Friday, February 03, 2006

Flic Story

1975
Adel Productions
Director: Jacques Deray
Length: 107 min.
Format: DVD
Date Viewed: 2 February

Even though it is based on a true story, Jacques Deray's Flic Story employs most of the usual crime film cliches. Nothing really new is presented, and yet, the film is still enjoyable, mostly because the performances by the leads, the always super-cool Alain Delon and Jean-Louis Trintignant, are in top-form.

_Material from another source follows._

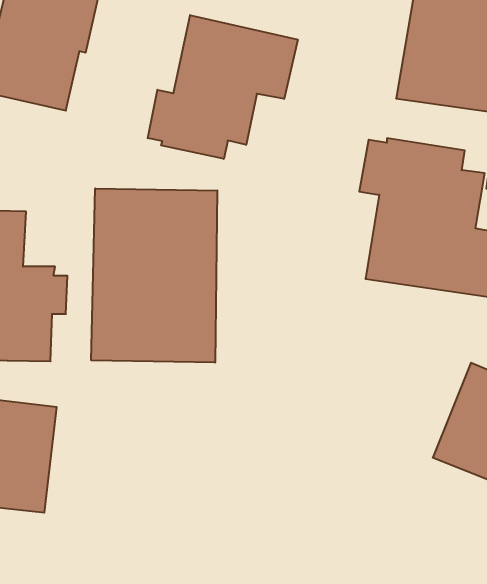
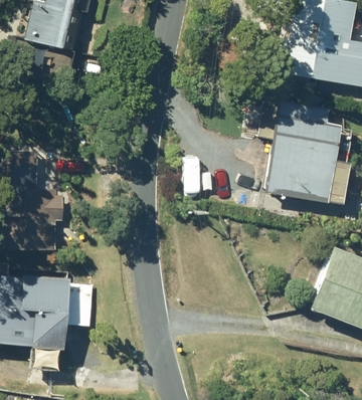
building: [148,15,298,159] -> none
building: [91,188,217,363] -> none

Delon plays his "super-cop" as a quiet and good-natured man. He loves his wife and his job, and deplores cops who work above the law (he gets after his men for roughing up suspects. Though usually Delon plays tough-as-nails characters in films of this genre, here we see another side of him and he pulls it off very well. Trintignant plays the villain, Buisson, a stone-faced psycho-killer. Trintignant's performance is truly chilling; his stare is enough to make us nervous for anyone else in the frame with him. Their scenes together towards the end where they meet and begin to understand each other are nicely handled by Deray and the script which he co-wrote with Alphonse Boudard.

Though it's nothing we haven't seen before, Flic Story is still a solid French crime film, and worth seeing for the cat-and-mouse between Delon and Trintignant.